(EXCERPTED RECORDS Opens)

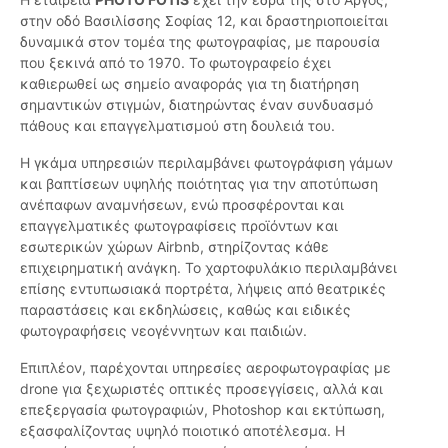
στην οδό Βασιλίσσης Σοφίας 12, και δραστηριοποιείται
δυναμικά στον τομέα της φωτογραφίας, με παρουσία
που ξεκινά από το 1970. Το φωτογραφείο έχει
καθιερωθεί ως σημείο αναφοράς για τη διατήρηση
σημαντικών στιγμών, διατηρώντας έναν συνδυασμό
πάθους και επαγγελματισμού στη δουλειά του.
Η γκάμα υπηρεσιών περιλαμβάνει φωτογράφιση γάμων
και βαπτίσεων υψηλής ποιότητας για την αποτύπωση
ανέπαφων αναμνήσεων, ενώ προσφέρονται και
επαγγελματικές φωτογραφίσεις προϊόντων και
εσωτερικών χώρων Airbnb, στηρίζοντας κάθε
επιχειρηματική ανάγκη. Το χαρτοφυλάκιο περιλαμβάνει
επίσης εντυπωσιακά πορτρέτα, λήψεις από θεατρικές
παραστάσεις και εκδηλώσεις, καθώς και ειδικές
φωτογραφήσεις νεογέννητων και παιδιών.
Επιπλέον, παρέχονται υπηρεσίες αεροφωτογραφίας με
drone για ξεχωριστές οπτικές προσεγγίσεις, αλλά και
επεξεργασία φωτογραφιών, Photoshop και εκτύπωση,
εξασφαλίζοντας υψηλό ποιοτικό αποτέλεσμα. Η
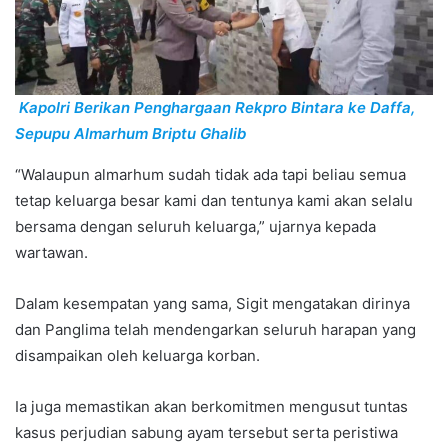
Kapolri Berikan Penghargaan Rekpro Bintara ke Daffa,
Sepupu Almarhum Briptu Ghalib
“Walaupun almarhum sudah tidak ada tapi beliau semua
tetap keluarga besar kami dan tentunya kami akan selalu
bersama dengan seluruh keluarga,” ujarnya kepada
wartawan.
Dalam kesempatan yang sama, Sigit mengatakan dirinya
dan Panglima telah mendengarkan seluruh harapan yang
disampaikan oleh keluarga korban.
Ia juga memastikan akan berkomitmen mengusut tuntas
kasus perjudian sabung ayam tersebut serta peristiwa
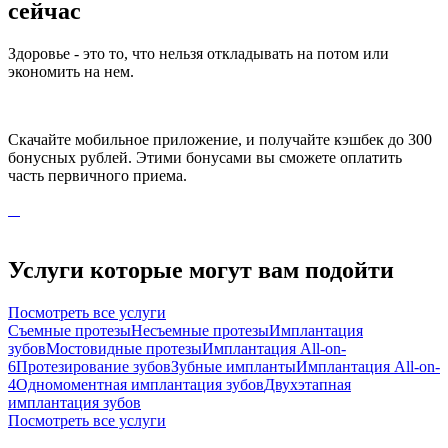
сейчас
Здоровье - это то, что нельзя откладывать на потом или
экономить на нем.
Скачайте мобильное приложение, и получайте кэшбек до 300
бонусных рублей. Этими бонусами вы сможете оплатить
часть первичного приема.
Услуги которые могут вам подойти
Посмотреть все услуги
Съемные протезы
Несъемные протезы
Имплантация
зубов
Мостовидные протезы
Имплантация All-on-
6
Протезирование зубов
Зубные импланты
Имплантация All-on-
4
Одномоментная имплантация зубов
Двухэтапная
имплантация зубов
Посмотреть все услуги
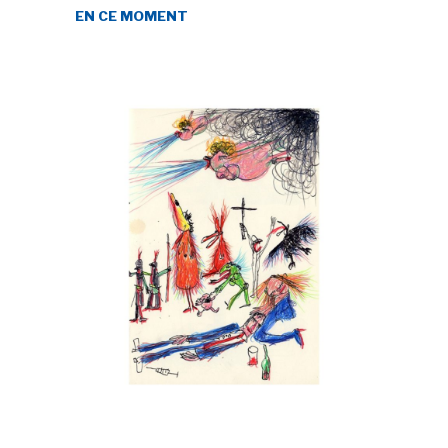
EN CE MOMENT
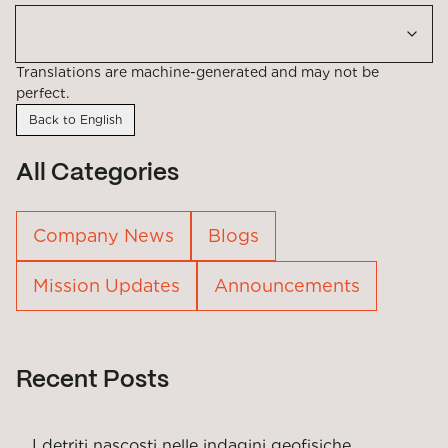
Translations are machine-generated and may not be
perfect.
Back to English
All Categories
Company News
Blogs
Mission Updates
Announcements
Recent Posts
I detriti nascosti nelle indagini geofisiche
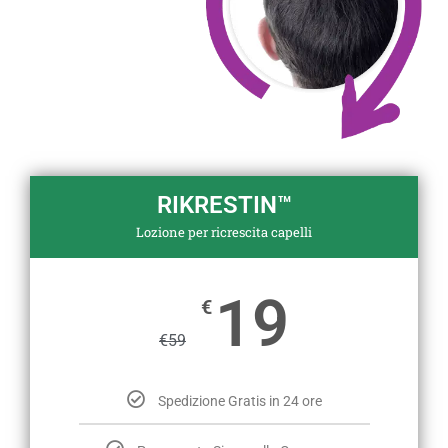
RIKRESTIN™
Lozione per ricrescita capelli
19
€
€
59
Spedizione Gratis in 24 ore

(EXCERPTED RECORDS Closes)

- EXERCISE DESCRIPTION -
Rename "Photoshop" to "Lightroom" throughout the lines above, and write the lines out again with nothing else changed. Leave out the pictures.

- THE COMPLETED TASK -
στην οδό Βασιλίσσης Σοφίας 12, και δραστηριοποιείται
δυναμικά στον τομέα της φωτογραφίας, με παρουσία
που ξεκινά από το 1970. Το φωτογραφείο έχει
καθιερωθεί ως σημείο αναφοράς για τη διατήρηση
σημαντικών στιγμών, διατηρώντας έναν συνδυασμό
πάθους και επαγγελματισμού στη δουλειά του.
Η γκάμα υπηρεσιών περιλαμβάνει φωτογράφιση γάμων
και βαπτίσεων υψηλής ποιότητας για την αποτύπωση
ανέπαφων αναμνήσεων, ενώ προσφέρονται και
επαγγελματικές φωτογραφίσεις προϊόντων και
εσωτερικών χώρων Airbnb, στηρίζοντας κάθε
επιχειρηματική ανάγκη. Το χαρτοφυλάκιο περιλαμβάνει
επίσης εντυπωσιακά πορτρέτα, λήψεις από θεατρικές
παραστάσεις και εκδηλώσεις, καθώς και ειδικές
φωτογραφήσεις νεογέννητων και παιδιών.
Επιπλέον, παρέχονται υπηρεσίες αεροφωτογραφίας με
drone για ξεχωριστές οπτικές προσεγγίσεις, αλλά και
επεξεργασία φωτογραφιών, Lightroom και εκτύπωση,
εξασφαλίζοντας υψηλό ποιοτικό αποτέλεσμα. Η
Kapolri Berikan Penghargaan Rekpro Bintara ke Daffa,
Sepupu Almarhum Briptu Ghalib
“Walaupun almarhum sudah tidak ada tapi beliau semua
tetap keluarga besar kami dan tentunya kami akan selalu
bersama dengan seluruh keluarga,” ujarnya kepada
wartawan.
Dalam kesempatan yang sama, Sigit mengatakan dirinya
dan Panglima telah mendengarkan seluruh harapan yang
disampaikan oleh keluarga korban.
Ia juga memastikan akan berkomitmen mengusut tuntas
kasus perjudian sabung ayam tersebut serta peristiwa
сейчас
Здоровье - это то, что нельзя откладывать на потом или
экономить на нем.
Скачайте мобильное приложение, и получайте кэшбек до 300
бонусных рублей. Этими бонусами вы сможете оплатить
часть первичного приема.
Услуги которые могут вам подойти
Посмотреть все услуги
Съемные протезы
Несъемные протезы
Имплантация
зубов
Мостовидные протезы
Имплантация All-on-
6
Протезирование зубов
Зубные импланты
Имплантация All-on-
4
Одномоментная имплантация зубов
Двухэтапная
имплантация зубов
Посмотреть все услуги
EN CE MOMENT
Translations are machine-generated and may not be
perfect.
Back to English
All Categories
Company News
Blogs
Mission Updates
Announcements
Recent Posts
I detriti nascosti nelle indagini geofisiche
RIKRESTIN™
Lozione per ricrescita capelli
19
€
€
59
Spedizione Gratis in 24 ore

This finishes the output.